Weitaus häufiger sind fortwährende Verwirrung und Unklarheit
Weitaus häufiger sind fortwährende Verwirrung und Unklarheit: Der Elternteil wird wütend: „Was meinst du damit? Warum kannst du nicht dankbarer sein? Du kannst immer nur jammern!“ Oder der*die Ex, der alles abstreitet oder sich in einen Gefühlsnebel flüchtet: „Tut mir leid, kann schon sein, weiß nicht mehr, ich kann gerade auch nicht klar denken. Ich muss los …“
Wir können daraus eine Erkenntnis gewinnen: Wenn sie so gestrickt waren, dass sie uns so sehr verletzen konnten, wie sie es getan haben, werden sie nicht die Mittel haben, uns so zu heilen, wie wir es uns erhoffen. Niemand, der einem fünfjährigen Kind so weh tun oder einen fürsorglichen Partner so schlecht behandeln kann, wird in der Lage sein, sich in den nächsten Jahren oder Jahrzehnten zu ändern und alles wieder gut zu machen. In den meisten Fällen hat man die Fähigkeit zu Freundlichkeit und Reife – oder man hat sie nicht. Entweder neigt man zu Sadismus – oder man neigt nicht dazu.

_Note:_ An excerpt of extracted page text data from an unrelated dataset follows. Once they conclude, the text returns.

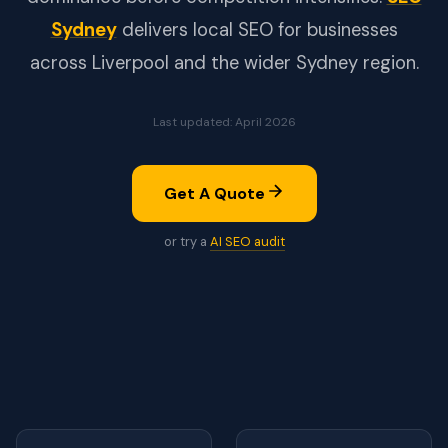
Sydney
delivers local SEO for businesses
across Liverpool and the wider Sydney region.
Last updated: April 2026
Get A Quote
or try a
AI SEO audit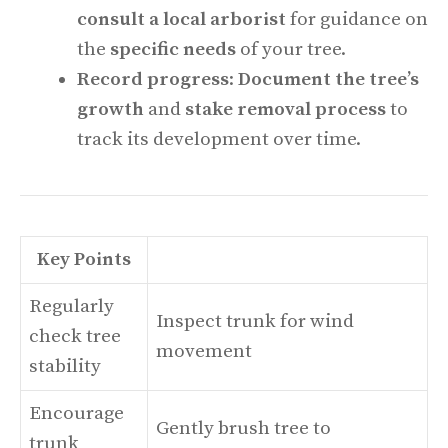
consult a local arborist
for guidance on
the
specific needs
of your tree.
Record progress
:
Document the tree’s
growth
and
stake removal process
to
track its development over time.
Key Points
Regularly
Inspect trunk for wind
check tree
movement
stability
Encourage
Gently brush tree to
trunk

Heilung an unerwarteten Orten finden
Das soll nicht heißen, dass wir aufhören sollten, nach einem Abschluss zu suchen, sondern nur, dass wir aufhören sollten, ihn bei genau den Menschen zu suchen, die ihn erforderlich gemacht haben. Wir müssen unsere Suche nur auf andere, hilfreichere Personen richten: auf kluge Therapeut*innen, auf liebevolle Freund*innen, auf neue Partner*innen und Ersatzeltern. Diese Menschen können uns Dinge erklären, unseren Schmerz in einen Kontext stellen und uns neue Hoffnung schenken. Wenn wir lernen, warum es wichtig ist, mit der Vergangenheit abzuschließen, beginnen wir auch zu verstehen, dass der Weg dafür selten zu den verwirrten, unreifen Menschen führt, die uns damals verletzt haben.